Con ello, los siete puntos de diferencia ya se habían establecido en el minuto 3 de partido, aunque Gomis y Eley se encargaron de reducirla hasta el 8-9 que se desvanecería con un triple de Salgado, quien volvió a reconducir al Lagun Aro para lograr una ventaja de ocho puntos, gracias a la labor de equipo que no estaba llevando a cabo el Grupo Capitol.
En el segundo cuarto los de Javier Imbroda apretaron los dientes y, gracias a la labor conjunta de Gomis y San Miguel en la dirección del juego, que permitió una circulación de balón más fluida, consiguieron dar la vuelta al marcador. Recker se encargó de recuperar la ventaja en el electrónico en las dos siguientes jugadas, lo que supuso un jarro de agua fría para los vallisoletanos, que perdieron de nuevo el norte sin San Miguel ni Gomis en la pista y con algunos jugadores que si no era miedo, sí mostraron demasiado respeto al lanzar, con lo que se alcanzó el descanso con siete puntos de renta para los de Bilbao.

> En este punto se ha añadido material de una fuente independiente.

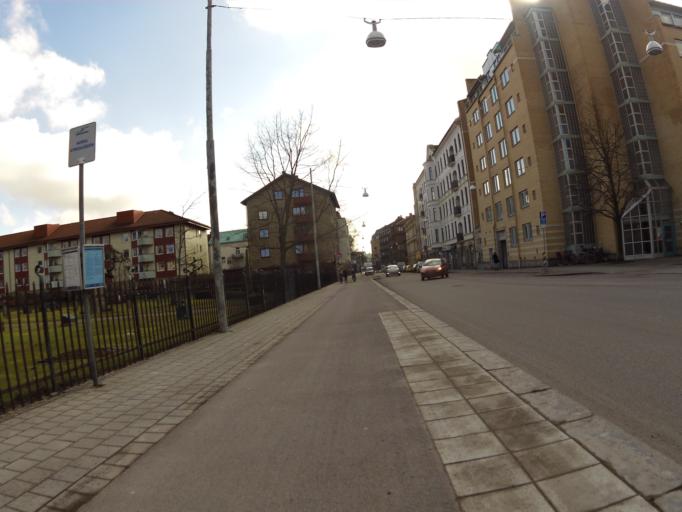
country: SE
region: Halland
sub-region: Halmstads Kommun
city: Halmstad
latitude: 56.6805
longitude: 12.8575
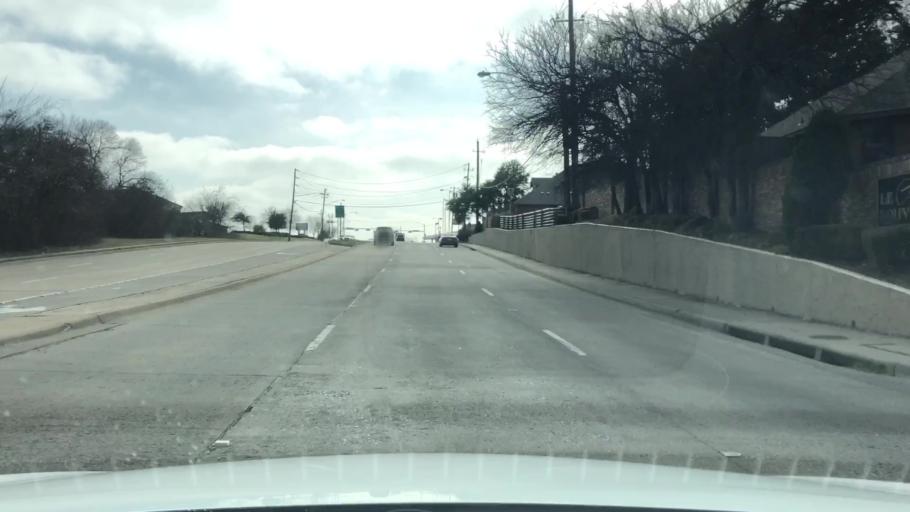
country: US
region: Texas
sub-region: Dallas County
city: Addison
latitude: 33.0055
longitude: -96.8574
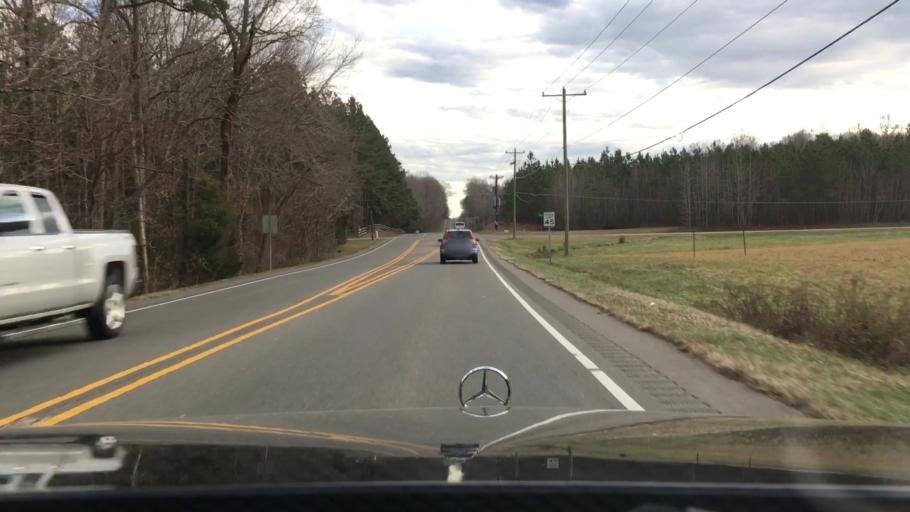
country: US
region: North Carolina
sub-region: Orange County
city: Hillsborough
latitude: 36.1098
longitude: -79.1108
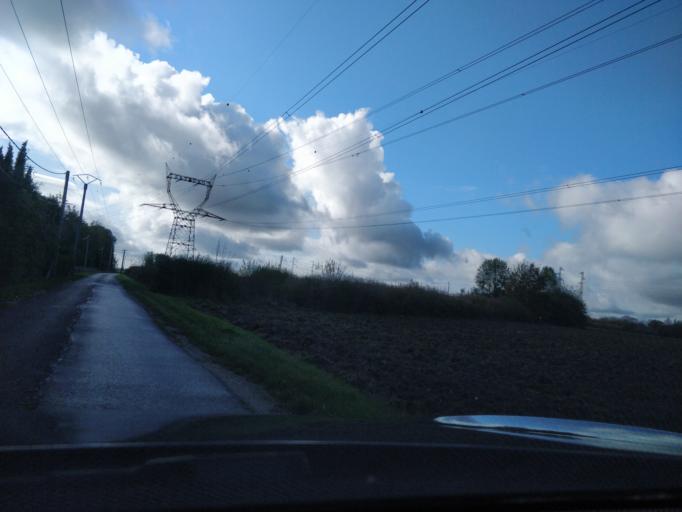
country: FR
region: Ile-de-France
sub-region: Departement de l'Essonne
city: Fontenay-les-Briis
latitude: 48.6330
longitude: 2.1529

Aunque tras la reanudación a los vallisoletanos les costó volver a meterse en el partido, lo que propició que el Lagun Aro aumentara su ventaja hasta los nueve tantos, supieron superar sus temores y comenzaron una pequeña revolución.Vidorreta volvió a parar el partido, a la vista de que sus pupilos habían bajado los brazos y se estaban confiando en exceso, pero el Grupo Capitol no se conformó y la actuación en bloque les permitió llegar a los últimos diez minutos con un sólo punto de desventaja.
Imbroda solicitó un tiempo muerto, a falta de cinco minutos para la conclusión, al ver que sus jugadores habían perdido la consistencia y sobre todo, la valentía en los lanzamientos, pero no cambió la tónica de alternancia en el electrónico. Un triple de Santos sirvió para despertar del todo a los vallisoletanos que remataron la faena con una canasta de Yebra para lograr una renta de tres puntos (63-60), a 48 segundos del final, de cara a los cuales Vidorreta solicitó un último tiempo muerto.

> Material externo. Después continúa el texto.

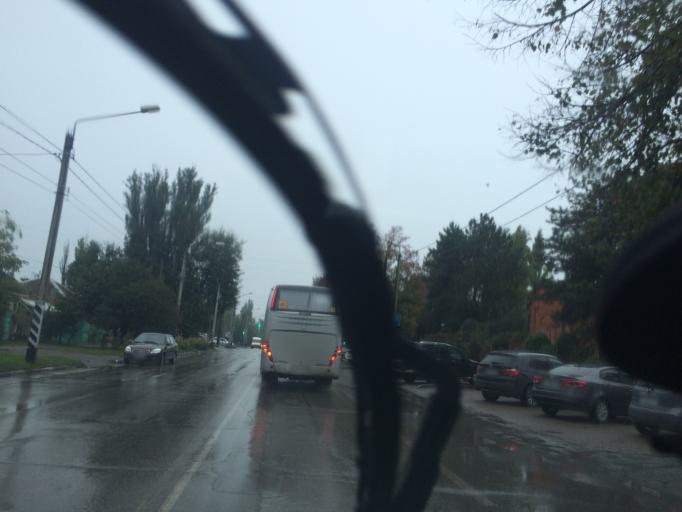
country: RU
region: Rostov
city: Azov
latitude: 47.0953
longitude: 39.4469
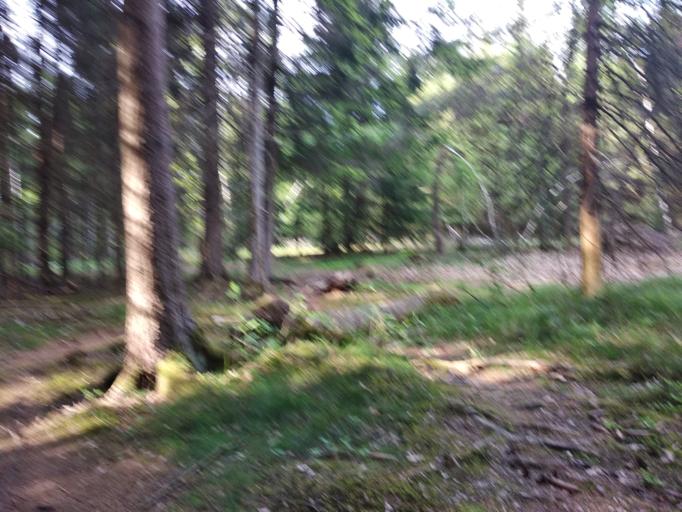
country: DE
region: Bavaria
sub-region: Upper Bavaria
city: Vaterstetten
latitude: 48.1170
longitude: 11.7600
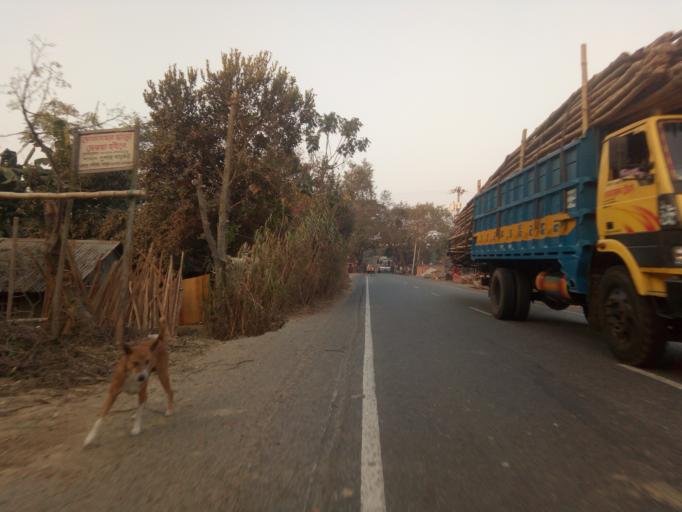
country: BD
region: Rajshahi
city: Bogra
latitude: 24.6263
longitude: 89.2431
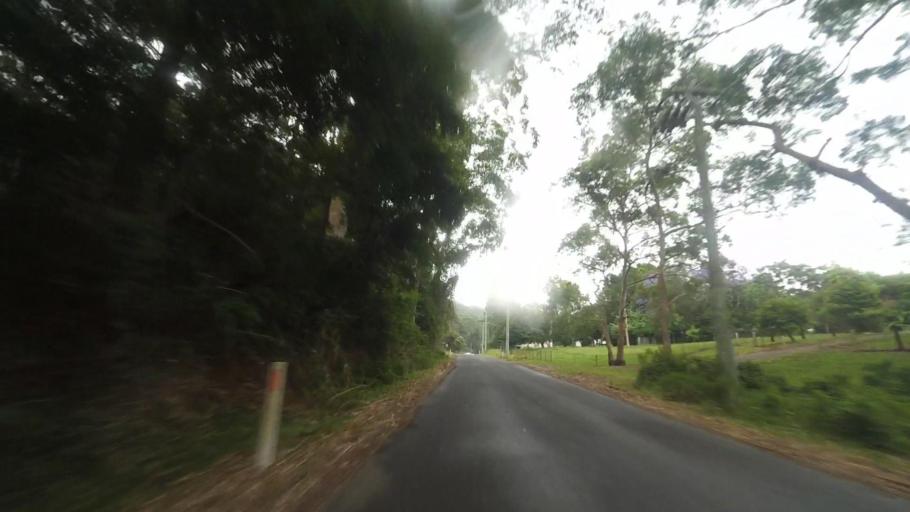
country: AU
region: New South Wales
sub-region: Wollongong
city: Cordeaux Heights
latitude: -34.4322
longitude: 150.8061
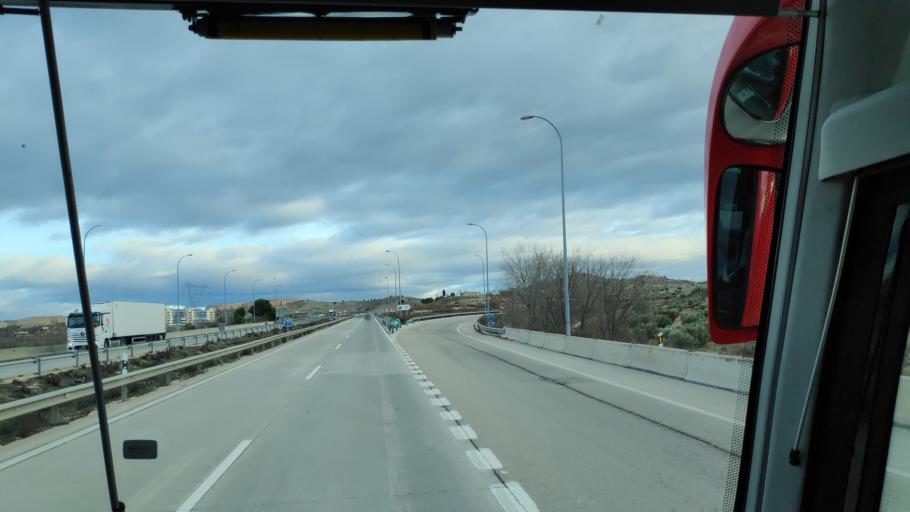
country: ES
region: Madrid
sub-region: Provincia de Madrid
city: Arganda
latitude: 40.2968
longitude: -3.4724
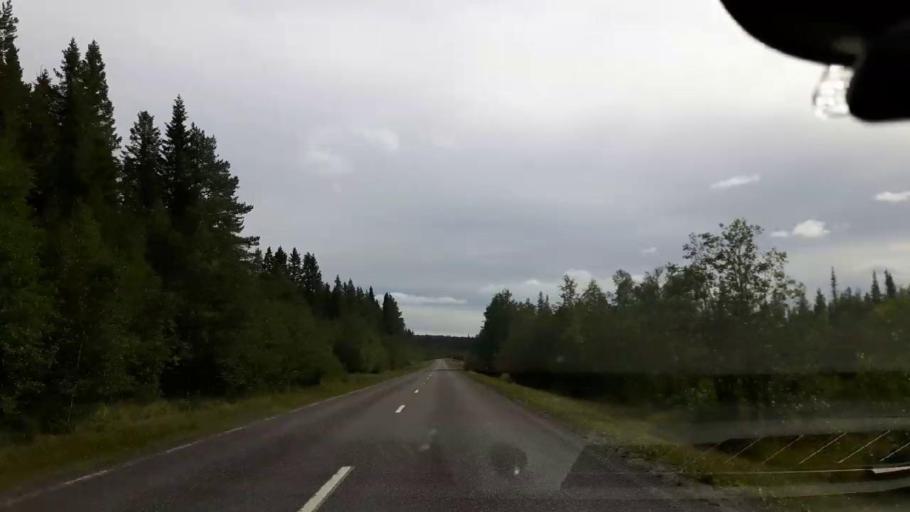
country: SE
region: Jaemtland
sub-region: Ragunda Kommun
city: Hammarstrand
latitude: 63.1315
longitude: 15.8835
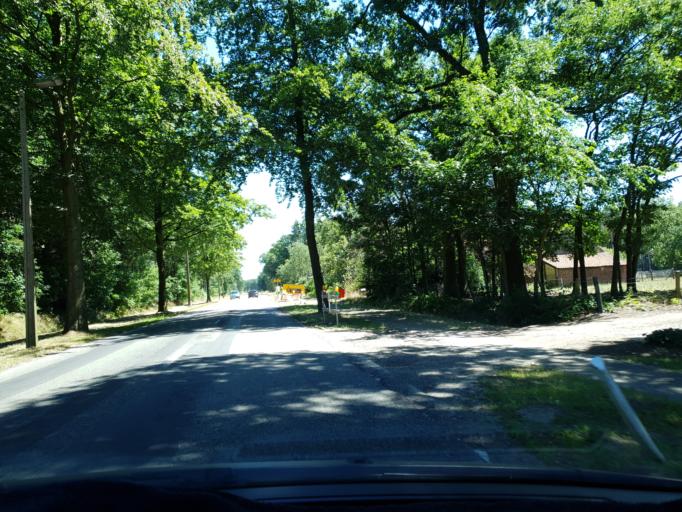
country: BE
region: Flanders
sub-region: Provincie Antwerpen
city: Olen
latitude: 51.1666
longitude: 4.8644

Pero los de Imbroda habían cogido suficiente confianza como para continuar su línea ascendente y, al tiro libre anotado por Gomis se le añadió una antideportiva señalada a Recker que dejó constancia de la impotencia del Lagun Aro ante el arranque del rival, el cual no decaería hasta que los colegiados pitaron el final del partido, con el definitivo 69-60 en el marcador.